Shaun Thomas in a recent blog complained about INSERTs running a magnitude slower on Postgres-XL as compared to vanilla PostgreSQL. There is already a way to improve performance for sequences, but it’s clearly not well advertised. I thought this is a good opportunity to explain the facility.
Postgres-XL provides a user-settable GUC called sequence_range. Every backend requests a block of sequence values as controlled by this GUC. Given that COPY is popularly used to bulk load data in Postgres, Postgres-XL automatically overrides this GUC during COPY operation and sets it to 1000, thus dramatically improving COPY performance. Unfortunately, for regular INSERTs, the default is 1 and unless user explicitly sets sequence_range to a reasonably higher value, INSERT performance suffers. Here is an example, using the same sample schema as used by Shaun in his blog post.
CREATE TABLE sensor_log (
sensor_log_id SERIAL PRIMARY KEY,
location VARCHAR NOT NULL,
reading BIGINT NOT NULL,
reading_date TIMESTAMP NOT NULL
) DISTRIBUTE BY HASH (sensor_log_id);
postgres=# \timing
Timing is on.
postgres=# INSERT INTO sensor_log (location, reading, reading_date) SELECT s.id % 1000, s.id % 100, now() - (s.id || 's')::INTERVAL FROM generate_series(1, 40000) s(id);
INSERT 0 40000
Time: 12067.911 ms
postgres=# set sequence_range TO 1000;
SET
Time: 1.231 ms
postgres=# INSERT INTO sensor_log (location, reading, reading_date) SELECT s.id % 1000, s.id % 100, now() - (s.id || 's')::INTERVAL FROM generate_series(1, 40000) s(id);
INSERT 0 40000
Time: 397.406 ms
So by appropriately setting sequence_range to 1000, performance of the INSERT query improved by nearly 30 times.

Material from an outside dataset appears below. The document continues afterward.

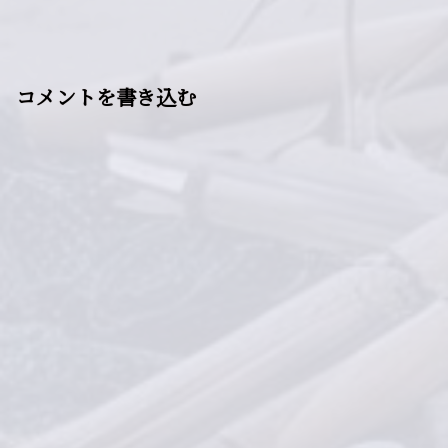
コメントを書き込む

When this feature was added, the default value of sequence_range GUC was set to 1 because it can leave holes in the sequence values. But looking at the performance implications for a very common use case, we decided to increase the default to 1000 and this has now been committed to the XL9_5_STABLE branch of the repository.
Its important to note that while a high value of sequence_range will improve performance for sequences and serials, it can also leave large holes in sequence ranges since the sequence ranges are cached at a backend level. To address this issue, Postgres-XL starts with the specified CACHE parameter value used at sequence creation time and doubles it every time (limited by sequence_range) if sequences are being consumed at a very high rate.

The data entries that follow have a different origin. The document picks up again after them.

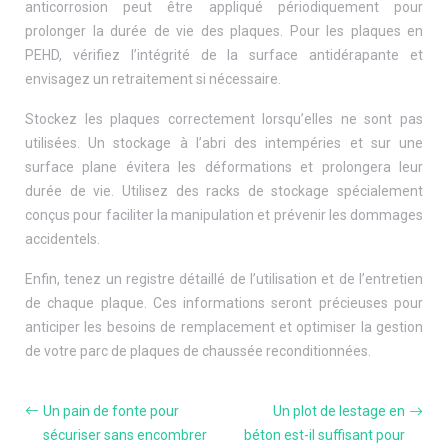
anticorrosion peut être appliqué périodiquement pour
prolonger la durée de vie des plaques. Pour les plaques en
PEHD, vérifiez l’intégrité de la surface antidérapante et
envisagez un retraitement si nécessaire.
Stockez les plaques correctement lorsqu’elles ne sont pas
utilisées. Un stockage à l’abri des intempéries et sur une
surface plane évitera les déformations et prolongera leur
durée de vie. Utilisez des racks de stockage spécialement
conçus pour faciliter la manipulation et prévenir les dommages
accidentels.
Enfin, tenez un registre détaillé de l’utilisation et de l’entretien
de chaque plaque. Ces informations seront précieuses pour
anticiper les besoins de remplacement et optimiser la gestion
de votre parc de plaques de chaussée reconditionnées.
Un pain de fonte pour
Un plot de lestage en
sécuriser sans encombrer
béton est-il suffisant pour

Similar improvement can also be achieved by increasing the CACHE parameter value of the sequence so that a chunk of sequence values are cached at the backend level. Following example shows how to do that for a serial column. But the sequence_range GUC provides an easy way to override the global default and also ensures that the sequences are cached only when they are getting incremented very rapidly.
postgres=# ALTER SEQUENCE sensor_log_sensor_log_id_seq CACHE 1000; ALTER SEQUENCE
Time: 8.683 ms
postgres=# SET sequence_range TO 1;
SET
Time: 2.341 ms
postgres=# INSERT INTO sensor_log (location, reading, reading_date) SELECT s.id % 1000, s.id % 100, now() - (s.id || 's')::INTERVAL FROM generate_series(1, 40000) s(id);
INSERT 0 40000
Time: 418.068 ms
You may choose any of these techniques to improve the performance. Though now that the default value of sequence_range is changed to 1000, not many users may see the difference in performance.